Why is it that a man like Garner can be harassed by the police, even killed by them, while those who engaged in mortgage fraud on a vast scale on Wall Street walk the streets free and untouched? Why aren’t the trigger- and chokehold-happy police forces targeting these corporate and wealthy criminals instead?
We know why, of course: The systematic domination of our political system by the rich and large, powerful monied interests. It’s a cliché by now, but it has been proven time and again that average people have no influence in how America operates on the ground. Indeed, it’s been demonstrated empirically in rigorous scholarly studies that unless average people agree completely with the rich, their interests will not be heard by those inhabiting the hallways of Washington and our 50 state capitals. When the opinions of average people and the rich do differ, the average people are ignored entirely and it is always and at all times the wealthy who get listened to.
Benefitting a few at the expense of many
Put simply: The vast majority of Americans have little in the way of control over their government and this is reflected both at home and abroad.

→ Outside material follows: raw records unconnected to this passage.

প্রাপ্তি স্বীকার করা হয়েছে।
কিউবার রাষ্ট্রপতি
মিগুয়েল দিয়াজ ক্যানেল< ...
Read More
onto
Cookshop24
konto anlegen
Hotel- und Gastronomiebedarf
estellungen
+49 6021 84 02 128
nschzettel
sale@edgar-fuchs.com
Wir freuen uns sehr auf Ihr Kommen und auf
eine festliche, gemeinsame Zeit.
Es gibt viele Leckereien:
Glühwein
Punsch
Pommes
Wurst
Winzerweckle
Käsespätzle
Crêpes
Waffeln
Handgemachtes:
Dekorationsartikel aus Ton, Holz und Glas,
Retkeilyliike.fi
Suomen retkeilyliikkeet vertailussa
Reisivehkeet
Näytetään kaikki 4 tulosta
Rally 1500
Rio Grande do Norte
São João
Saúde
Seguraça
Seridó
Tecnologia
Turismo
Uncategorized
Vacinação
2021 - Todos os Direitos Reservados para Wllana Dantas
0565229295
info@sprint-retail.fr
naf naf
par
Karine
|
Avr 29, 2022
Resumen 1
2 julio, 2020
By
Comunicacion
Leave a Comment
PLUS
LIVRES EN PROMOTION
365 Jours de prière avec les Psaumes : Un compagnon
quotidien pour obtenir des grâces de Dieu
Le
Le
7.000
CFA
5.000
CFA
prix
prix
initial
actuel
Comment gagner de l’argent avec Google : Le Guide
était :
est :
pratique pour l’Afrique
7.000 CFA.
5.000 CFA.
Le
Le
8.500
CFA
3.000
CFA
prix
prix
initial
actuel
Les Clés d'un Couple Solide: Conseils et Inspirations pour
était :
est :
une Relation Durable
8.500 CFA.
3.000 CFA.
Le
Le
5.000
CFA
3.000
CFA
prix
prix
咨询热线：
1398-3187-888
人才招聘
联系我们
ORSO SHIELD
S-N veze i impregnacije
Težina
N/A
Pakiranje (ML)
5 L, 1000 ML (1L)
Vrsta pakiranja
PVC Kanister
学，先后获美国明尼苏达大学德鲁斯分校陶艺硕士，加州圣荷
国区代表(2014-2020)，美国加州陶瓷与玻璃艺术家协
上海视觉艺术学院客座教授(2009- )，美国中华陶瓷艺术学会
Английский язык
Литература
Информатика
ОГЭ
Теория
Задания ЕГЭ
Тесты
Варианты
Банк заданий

Abroad, of course, we see our country spending billions and billions on useless wars overseas that do little to protect us and much to weaken and impoverish us. Public opinion polls state time and again that Americans want less involvement overseas, less war and less entanglement in the conflicts of others, yet we see more money and more lives being thrown down rat holes in the Middle East to little effect. Hundreds of billions are spent not just on these wars, but on entire weapons systems like the F-35 or the Navy’s worthless littoral combat ship. It is criminal how much is spent on these things, and the military contractors who build and service these worthless wonder weapons often engage in immoral and sometimes illegal acts in order to win contracts and increase profits.
Meanwhile, at home we see an economy that is more unequal than ever, with more and more wealth going to the very top of the income spectrum. Middle income wages have been stagnant for more than a generation and now it looks like they may actually be falling. Census data confirms that young people today are less well-paid than their parents, despite being much more educated. These young people are also being crushed by student loan debt — outrageous given that the Federal Reserve was literally giving money away to the corrupt and incompetent banks that near ruined the country in 2008.
What’s more, instead of aiding the situation, the government has made it worse by focusing its taxing and spending priorities toward the rich and the elderly rather than the young and the poor.
If one takes the big picture view, Eric Garner’s murder by cops for the crime of selling loosies on the street is symbolic of one America — rich, old, white and politically powerful — strangling the lifeblood out of the emerging “majority-minority” country that is a demographic certainty in a few decades. Like the cop who choked out Mr. Garner, our corrupt, unjust and unbalanced system is crushing the life out of the economy for everyday working people, who are increasingly falling behind and becoming ever more insecure as time goes on.
In fact, the police who so callously took this poor man’s life and the rigged economy that is smothering young people today are just different faces of the same system that is set up to benefit a few at the expense of the many. It’s not just Eric Garner who can’t breathe, but all of us who don’t count for much by those who do.